REQUIRED ACTION 1:
Using the passage about Lee in Brownsville, answer these:
(a) Who defended the accused at the court-martial?
(b) On what date did Lee write to his wife about Texas army life?
(c) To which post would Lieutenant Howard soon be transferred?
REQUIRED ACTION 2:
List every person whom the passage about Lee in Brownsville names together with a title or military rank.

But the end of the trial was not in sight. Judge Advocate Jones heatedly pressed his charges; and, in turn, Judge Bigelow and Colonel Bowers defended their client with vigor. Once again members of the jury, tired and fretful, joined in the bickering, much to Lee's annoyance.
Brownsville was like many another border town, with its progressive, better-class people and its flotsam and jetsam of both Mexico and the United States, including shiftless peones thronging the streets on Saturdays and Sundays. Lee wondered why army officers would bring their wives and families to such an out-of-the-way place. “The more I see of Texas army life,” he wrote his wife on November 19, “the less probability do I see of you ever being able to join me here. Our family is too large and unwieldy to commence campaigning.” Perhaps his own cramped quarters suggested this thought. He made his pallet in one corner of the room, Howard in another, and Thomas in another. He sympathized with Lieutenant Howard's young wife, who was now having a foretaste of army life while living with her sister's family in Brownsville. Lee called on her and assured her that tins experience was not typical of what she could expect. Soon young Howard would be transferred to Fort Leavenworth, where she would have better accommodations and a chance to meet other persons of her own age and sex. She presently bade Lee good-by, hopeful of the future.
Once more frustration pressed in on Lee's sensitive soul as the court-martial dragged out its weary length. One day was much like another—the assembling of the court, the testimony of witnesses, pointless bickering, adjournment, and long hours of waiting for the next day.
To relieve the tedium, Lee sought the society of friends, but they helped him through only a part of the day. Then on Sunday he attended church twice, but the minister was colorless and almost read his sermons, and he was not even a good reader.

RAW DATA:
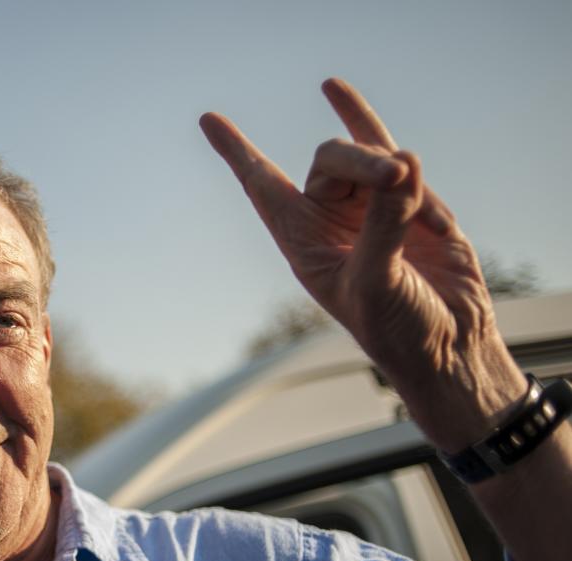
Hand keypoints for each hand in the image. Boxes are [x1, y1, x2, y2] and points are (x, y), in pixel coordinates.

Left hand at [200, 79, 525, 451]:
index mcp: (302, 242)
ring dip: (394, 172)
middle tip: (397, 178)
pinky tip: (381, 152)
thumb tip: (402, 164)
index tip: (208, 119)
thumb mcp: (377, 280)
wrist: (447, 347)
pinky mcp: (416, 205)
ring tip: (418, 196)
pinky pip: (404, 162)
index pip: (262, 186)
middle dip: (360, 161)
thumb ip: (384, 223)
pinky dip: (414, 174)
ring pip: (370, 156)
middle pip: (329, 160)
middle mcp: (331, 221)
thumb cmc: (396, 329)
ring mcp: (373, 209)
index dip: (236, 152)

...

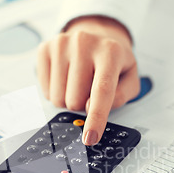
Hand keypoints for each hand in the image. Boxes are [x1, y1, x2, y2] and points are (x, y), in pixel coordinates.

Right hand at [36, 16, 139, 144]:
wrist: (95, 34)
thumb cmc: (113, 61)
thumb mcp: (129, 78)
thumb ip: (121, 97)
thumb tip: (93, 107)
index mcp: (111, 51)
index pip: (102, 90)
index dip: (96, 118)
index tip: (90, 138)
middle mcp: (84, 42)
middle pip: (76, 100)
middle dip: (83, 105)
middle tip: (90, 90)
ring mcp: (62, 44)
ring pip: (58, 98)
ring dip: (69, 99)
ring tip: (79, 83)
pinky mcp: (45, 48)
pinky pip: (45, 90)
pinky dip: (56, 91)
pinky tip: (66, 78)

PROBLEM SOLUTION 1:
(a) Judge Bigelow and Colonel Bowers
(b) November 19
(c) Fort Leavenworth

PROBLEM SOLUTION 2:
Judge Advocate Jones, Judge Bigelow, Colonel Bowers, Lieutenant Howard